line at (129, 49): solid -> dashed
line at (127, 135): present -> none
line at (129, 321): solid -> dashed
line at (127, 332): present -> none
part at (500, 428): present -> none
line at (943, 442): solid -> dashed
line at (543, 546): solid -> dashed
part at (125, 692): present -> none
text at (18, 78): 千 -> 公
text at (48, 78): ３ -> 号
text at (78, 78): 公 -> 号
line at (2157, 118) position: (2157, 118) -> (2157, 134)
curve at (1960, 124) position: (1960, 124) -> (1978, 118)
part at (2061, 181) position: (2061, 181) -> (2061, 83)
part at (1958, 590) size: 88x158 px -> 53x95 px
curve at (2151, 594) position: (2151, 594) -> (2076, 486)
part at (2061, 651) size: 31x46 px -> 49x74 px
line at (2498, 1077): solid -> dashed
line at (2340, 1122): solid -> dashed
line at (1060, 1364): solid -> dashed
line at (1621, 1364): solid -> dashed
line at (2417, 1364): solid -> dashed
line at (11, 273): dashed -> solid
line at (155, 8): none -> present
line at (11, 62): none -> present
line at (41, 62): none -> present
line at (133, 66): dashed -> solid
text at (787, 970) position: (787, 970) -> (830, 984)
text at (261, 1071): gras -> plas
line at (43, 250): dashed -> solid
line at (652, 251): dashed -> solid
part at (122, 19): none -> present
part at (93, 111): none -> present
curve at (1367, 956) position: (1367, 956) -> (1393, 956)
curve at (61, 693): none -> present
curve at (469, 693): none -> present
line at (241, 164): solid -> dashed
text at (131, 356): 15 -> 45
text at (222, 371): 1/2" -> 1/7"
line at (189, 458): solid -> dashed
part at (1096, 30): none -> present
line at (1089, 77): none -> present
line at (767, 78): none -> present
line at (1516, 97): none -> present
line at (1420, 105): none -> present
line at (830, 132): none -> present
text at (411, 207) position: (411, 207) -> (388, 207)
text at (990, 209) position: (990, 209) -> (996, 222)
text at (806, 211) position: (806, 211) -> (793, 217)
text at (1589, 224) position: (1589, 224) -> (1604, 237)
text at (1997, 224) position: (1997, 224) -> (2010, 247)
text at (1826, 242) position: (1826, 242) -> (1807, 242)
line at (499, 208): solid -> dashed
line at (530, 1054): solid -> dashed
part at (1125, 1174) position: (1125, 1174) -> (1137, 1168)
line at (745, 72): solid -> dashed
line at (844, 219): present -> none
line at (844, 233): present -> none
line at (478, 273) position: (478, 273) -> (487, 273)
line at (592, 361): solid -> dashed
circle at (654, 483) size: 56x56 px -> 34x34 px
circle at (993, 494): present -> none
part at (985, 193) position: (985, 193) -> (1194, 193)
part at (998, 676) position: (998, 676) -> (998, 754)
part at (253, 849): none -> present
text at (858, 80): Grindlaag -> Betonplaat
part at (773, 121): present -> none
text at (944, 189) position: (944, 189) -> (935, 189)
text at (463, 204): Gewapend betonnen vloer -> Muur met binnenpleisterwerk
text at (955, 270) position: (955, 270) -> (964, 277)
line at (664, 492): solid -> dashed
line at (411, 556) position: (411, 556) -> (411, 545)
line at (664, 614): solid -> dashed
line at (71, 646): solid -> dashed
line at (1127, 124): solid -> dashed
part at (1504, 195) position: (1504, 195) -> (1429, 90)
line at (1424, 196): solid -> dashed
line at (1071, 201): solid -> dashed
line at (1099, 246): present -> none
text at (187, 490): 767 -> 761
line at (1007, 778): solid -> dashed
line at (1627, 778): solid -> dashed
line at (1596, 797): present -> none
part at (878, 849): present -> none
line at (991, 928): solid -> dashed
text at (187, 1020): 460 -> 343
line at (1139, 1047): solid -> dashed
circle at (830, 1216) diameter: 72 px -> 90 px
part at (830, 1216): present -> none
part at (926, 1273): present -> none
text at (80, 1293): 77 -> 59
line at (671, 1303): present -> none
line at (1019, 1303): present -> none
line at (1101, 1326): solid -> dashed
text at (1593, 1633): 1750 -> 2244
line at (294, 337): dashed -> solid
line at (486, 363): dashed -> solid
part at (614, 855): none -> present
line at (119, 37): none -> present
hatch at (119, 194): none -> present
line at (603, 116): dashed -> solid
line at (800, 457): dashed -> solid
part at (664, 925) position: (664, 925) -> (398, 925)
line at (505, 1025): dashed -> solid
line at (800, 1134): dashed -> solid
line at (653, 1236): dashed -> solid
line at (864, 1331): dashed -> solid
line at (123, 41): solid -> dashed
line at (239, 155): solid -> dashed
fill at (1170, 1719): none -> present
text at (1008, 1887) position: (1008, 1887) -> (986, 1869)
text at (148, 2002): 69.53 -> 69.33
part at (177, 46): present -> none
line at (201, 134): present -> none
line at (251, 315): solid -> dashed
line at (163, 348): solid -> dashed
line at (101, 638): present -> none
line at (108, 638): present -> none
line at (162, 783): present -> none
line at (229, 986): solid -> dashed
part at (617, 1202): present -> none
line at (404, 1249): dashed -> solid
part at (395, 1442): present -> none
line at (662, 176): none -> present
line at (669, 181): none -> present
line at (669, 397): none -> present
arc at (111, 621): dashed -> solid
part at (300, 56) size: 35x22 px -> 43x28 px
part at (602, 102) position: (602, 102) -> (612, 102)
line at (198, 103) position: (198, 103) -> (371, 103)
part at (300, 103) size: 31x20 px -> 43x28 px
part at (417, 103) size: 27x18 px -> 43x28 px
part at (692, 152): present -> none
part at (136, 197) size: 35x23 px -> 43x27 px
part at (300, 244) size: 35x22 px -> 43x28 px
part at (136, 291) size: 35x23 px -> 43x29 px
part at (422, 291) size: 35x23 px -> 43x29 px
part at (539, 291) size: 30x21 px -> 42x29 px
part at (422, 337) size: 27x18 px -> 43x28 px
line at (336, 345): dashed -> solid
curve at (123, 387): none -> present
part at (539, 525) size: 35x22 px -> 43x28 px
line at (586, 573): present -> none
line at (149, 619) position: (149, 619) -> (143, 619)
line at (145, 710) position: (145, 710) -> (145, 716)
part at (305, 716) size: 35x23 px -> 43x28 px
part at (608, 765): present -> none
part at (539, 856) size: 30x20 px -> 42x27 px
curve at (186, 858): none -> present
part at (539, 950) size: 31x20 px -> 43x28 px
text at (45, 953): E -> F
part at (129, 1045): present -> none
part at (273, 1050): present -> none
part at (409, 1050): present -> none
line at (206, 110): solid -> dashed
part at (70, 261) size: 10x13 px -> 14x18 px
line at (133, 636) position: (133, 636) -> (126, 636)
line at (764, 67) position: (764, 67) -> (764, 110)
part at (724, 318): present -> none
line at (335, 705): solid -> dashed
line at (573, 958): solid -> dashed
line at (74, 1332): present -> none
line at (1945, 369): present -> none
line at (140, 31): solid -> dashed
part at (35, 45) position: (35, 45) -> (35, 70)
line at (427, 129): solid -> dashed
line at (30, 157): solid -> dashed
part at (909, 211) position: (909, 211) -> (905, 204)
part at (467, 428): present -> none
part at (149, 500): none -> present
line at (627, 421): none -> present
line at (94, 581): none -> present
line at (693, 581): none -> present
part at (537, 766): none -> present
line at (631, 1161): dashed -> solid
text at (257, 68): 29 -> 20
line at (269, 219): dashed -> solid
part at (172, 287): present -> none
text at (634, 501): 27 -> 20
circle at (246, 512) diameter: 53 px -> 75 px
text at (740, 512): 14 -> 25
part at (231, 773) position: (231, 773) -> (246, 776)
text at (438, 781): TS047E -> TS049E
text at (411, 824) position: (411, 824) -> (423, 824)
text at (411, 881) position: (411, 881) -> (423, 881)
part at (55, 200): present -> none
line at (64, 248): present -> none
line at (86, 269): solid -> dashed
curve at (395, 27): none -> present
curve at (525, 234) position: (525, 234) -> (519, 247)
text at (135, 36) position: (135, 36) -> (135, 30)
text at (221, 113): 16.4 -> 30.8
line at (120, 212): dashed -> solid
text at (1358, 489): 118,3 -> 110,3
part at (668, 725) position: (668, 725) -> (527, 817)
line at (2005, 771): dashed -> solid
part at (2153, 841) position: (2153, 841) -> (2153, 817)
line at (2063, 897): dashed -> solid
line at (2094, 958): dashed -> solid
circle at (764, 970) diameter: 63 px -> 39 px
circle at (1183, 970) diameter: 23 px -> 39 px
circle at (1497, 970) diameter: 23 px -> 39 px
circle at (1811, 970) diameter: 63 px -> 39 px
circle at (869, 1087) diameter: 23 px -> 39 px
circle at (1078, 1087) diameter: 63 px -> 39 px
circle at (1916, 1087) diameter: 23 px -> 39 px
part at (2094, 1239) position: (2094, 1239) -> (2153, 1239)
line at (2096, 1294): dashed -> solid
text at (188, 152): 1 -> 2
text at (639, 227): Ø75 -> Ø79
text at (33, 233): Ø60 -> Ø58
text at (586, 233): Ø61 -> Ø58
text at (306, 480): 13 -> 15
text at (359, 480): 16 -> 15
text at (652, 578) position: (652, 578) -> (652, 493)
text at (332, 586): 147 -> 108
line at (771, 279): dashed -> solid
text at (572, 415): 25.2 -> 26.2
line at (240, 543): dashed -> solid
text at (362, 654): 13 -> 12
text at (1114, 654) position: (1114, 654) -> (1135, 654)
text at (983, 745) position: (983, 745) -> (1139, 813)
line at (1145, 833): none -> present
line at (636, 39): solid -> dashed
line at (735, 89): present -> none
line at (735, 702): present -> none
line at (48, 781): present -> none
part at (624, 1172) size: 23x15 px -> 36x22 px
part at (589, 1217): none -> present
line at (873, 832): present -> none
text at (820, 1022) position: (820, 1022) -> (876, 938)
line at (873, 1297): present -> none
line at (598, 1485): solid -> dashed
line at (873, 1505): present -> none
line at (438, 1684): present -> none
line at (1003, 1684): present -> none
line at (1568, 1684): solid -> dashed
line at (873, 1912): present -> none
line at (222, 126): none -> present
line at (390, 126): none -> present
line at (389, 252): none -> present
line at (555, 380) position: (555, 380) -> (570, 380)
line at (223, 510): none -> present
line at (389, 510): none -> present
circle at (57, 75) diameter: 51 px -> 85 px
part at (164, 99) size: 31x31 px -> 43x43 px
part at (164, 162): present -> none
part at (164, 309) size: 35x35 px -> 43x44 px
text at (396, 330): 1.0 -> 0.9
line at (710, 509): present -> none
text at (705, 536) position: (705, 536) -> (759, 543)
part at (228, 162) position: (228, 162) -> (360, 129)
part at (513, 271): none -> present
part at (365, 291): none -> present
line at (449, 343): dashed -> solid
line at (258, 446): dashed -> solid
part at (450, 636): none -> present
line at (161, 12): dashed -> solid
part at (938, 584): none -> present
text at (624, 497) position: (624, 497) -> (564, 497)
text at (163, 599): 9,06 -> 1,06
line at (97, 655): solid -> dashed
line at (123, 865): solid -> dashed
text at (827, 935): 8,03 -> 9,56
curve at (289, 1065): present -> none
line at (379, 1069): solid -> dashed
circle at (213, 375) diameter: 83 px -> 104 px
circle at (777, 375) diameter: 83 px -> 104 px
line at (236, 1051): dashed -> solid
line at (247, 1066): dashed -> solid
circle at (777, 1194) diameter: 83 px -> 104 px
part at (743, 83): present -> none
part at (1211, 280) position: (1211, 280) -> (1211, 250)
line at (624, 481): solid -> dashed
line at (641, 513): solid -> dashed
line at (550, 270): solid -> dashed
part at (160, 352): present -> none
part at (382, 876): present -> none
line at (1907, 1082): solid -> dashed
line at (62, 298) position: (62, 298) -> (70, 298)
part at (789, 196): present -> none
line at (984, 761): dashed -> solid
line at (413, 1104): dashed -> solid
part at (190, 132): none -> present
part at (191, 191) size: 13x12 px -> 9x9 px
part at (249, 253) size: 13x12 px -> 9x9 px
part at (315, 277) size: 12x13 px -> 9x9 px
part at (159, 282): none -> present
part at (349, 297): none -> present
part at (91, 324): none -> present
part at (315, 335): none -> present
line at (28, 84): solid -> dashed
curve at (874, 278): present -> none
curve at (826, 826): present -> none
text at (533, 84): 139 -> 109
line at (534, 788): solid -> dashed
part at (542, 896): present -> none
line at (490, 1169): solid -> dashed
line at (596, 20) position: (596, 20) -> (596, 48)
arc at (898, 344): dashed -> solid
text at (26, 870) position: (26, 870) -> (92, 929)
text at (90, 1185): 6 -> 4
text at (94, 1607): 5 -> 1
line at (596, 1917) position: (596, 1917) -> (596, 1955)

++++++++

Write out the records again word for word, beginning with the very first line and going on through the line that contains "text at (48, 78): ３ -> 号", with that line included.

line at (129, 49): solid -> dashed
line at (127, 135): present -> none
line at (129, 321): solid -> dashed
line at (127, 332): present -> none
part at (500, 428): present -> none
line at (943, 442): solid -> dashed
line at (543, 546): solid -> dashed
part at (125, 692): present -> none
text at (18, 78): 千 -> 公
text at (48, 78): ３ -> 号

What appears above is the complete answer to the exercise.